_Task to carry out:_ Only the lines from the one containing "conversation between optimists and pessimists" to the end of the records should be given again, word for word and in full.

Saved entries
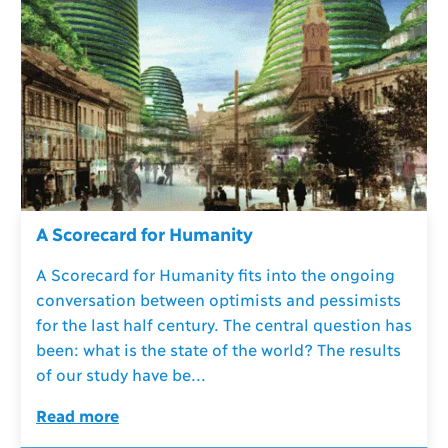
A Scorecard for Humanity
A Scorecard for Humanity fits into the ongoing
conversation between optimists and pessimists
for the last half century. The central question has
been: what is the state of the world? The results
of our study have be...
Read more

_The answer:_
conversation between optimists and pessimists
for the last half century. The central question has
been: what is the state of the world? The results
of our study have be...
Read more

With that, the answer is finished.